*** Raw data ***

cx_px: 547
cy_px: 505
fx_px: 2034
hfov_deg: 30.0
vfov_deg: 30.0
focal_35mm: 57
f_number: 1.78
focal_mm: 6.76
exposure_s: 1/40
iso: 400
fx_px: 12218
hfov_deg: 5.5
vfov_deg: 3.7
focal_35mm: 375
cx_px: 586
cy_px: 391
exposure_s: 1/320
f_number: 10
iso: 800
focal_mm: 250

*** End of Raw data ***
*** Raw data ***

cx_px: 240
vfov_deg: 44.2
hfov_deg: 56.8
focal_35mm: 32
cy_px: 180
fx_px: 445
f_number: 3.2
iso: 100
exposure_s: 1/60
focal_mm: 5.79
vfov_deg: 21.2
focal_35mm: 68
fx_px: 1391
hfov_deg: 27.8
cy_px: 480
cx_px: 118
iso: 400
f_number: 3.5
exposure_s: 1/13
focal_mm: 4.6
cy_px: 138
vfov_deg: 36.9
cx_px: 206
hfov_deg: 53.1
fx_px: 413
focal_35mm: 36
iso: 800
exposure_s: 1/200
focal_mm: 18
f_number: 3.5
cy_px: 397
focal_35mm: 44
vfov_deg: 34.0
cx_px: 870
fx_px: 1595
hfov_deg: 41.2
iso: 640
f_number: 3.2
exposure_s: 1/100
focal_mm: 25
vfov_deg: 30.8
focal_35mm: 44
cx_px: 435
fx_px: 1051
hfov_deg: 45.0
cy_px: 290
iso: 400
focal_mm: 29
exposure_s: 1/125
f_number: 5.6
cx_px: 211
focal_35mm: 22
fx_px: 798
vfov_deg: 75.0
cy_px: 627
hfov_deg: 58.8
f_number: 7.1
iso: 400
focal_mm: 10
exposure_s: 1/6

*** End of Raw data ***
*** Raw data ***

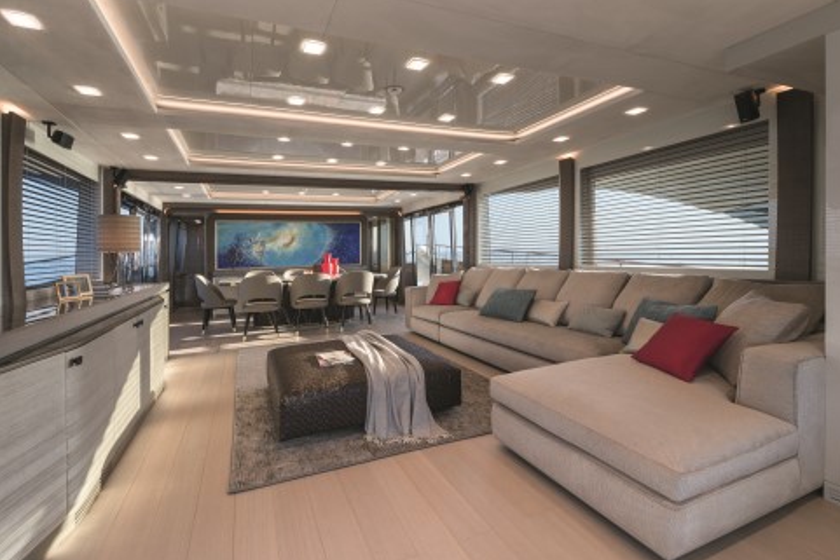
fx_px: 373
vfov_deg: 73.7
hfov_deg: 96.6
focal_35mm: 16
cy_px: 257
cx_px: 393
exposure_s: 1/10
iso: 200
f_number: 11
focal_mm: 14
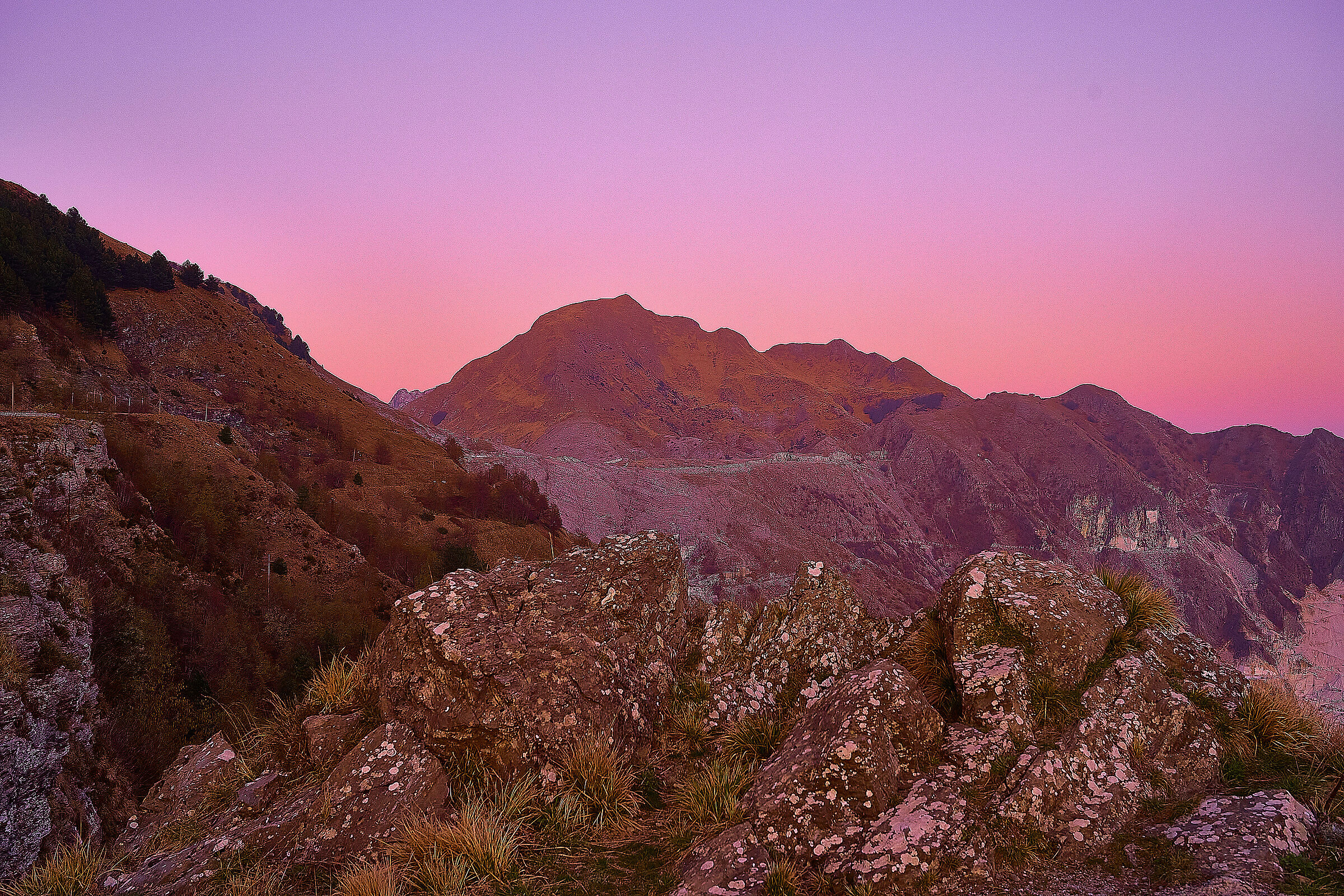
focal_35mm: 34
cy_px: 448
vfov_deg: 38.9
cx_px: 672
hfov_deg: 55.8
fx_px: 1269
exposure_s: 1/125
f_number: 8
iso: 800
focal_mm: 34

*** End of Raw data ***

# [Work to be completed]
Every line above from the line with "focal_35mm: 57" to the line with "focal_mm: 250", both included, must be reproduced exactly, and no other line may appear.

# [Response to this task]
focal_35mm: 57
f_number: 1.78
focal_mm: 6.76
exposure_s: 1/40
iso: 400
fx_px: 12218
hfov_deg: 5.5
vfov_deg: 3.7
focal_35mm: 375
cx_px: 586
cy_px: 391
exposure_s: 1/320
f_number: 10
iso: 800
focal_mm: 250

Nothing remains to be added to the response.